*** Block opens ***

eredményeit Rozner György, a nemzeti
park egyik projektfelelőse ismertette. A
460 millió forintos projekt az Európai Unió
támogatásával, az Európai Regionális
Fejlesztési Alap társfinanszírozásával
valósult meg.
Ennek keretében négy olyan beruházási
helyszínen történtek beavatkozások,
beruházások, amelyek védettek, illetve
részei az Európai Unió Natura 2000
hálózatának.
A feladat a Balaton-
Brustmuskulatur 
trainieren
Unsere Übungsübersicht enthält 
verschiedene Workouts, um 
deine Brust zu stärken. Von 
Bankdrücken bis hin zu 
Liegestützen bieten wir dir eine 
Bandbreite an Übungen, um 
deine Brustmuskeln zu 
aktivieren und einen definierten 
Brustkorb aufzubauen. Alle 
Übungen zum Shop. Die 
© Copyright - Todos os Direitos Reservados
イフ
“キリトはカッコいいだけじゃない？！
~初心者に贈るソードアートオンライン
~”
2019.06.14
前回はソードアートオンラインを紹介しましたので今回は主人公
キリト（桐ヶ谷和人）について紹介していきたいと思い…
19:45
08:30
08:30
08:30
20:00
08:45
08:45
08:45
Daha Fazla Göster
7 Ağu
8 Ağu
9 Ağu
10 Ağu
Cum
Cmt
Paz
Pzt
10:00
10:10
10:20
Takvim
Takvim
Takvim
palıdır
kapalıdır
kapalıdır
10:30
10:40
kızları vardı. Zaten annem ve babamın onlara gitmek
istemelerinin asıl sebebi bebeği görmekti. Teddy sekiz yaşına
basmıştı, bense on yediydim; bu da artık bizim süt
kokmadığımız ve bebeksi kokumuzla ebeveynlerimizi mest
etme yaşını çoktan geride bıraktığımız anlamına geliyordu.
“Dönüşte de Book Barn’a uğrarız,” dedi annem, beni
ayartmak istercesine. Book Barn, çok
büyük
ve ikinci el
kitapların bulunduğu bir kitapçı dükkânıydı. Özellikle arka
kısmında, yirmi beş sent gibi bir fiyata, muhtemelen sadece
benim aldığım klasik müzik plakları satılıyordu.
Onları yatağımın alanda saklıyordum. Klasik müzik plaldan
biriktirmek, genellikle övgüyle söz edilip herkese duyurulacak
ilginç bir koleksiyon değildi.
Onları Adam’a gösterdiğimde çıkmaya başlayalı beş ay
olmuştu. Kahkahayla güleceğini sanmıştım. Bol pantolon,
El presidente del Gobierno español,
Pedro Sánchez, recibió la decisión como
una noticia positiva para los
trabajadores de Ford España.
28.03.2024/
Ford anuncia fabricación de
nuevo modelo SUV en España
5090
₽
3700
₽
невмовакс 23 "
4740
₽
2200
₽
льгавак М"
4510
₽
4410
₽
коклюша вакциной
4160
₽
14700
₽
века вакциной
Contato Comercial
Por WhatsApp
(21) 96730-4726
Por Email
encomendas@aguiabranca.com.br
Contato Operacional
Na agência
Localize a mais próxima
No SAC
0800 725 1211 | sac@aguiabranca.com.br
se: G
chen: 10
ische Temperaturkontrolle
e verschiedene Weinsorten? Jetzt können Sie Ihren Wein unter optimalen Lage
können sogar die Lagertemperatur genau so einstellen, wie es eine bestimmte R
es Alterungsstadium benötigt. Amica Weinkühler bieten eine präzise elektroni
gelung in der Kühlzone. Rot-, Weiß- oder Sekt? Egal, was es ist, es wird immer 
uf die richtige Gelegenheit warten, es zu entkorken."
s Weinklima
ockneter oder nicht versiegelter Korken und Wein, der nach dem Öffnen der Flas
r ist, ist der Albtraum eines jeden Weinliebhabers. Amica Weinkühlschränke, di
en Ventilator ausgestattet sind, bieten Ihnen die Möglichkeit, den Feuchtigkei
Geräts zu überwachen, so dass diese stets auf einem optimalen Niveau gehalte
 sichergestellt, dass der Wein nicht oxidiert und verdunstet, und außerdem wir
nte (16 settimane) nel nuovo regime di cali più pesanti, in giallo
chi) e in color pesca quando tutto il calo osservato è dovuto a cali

*** Block closes ***

Read the material above and copy out each line holding "dass".

TASK ANSWER =>
Geräts zu überwachen, so dass diese stets auf einem optimalen Niveau gehalte
 sichergestellt, dass der Wein nicht oxidiert und verdunstet, und außerdem wir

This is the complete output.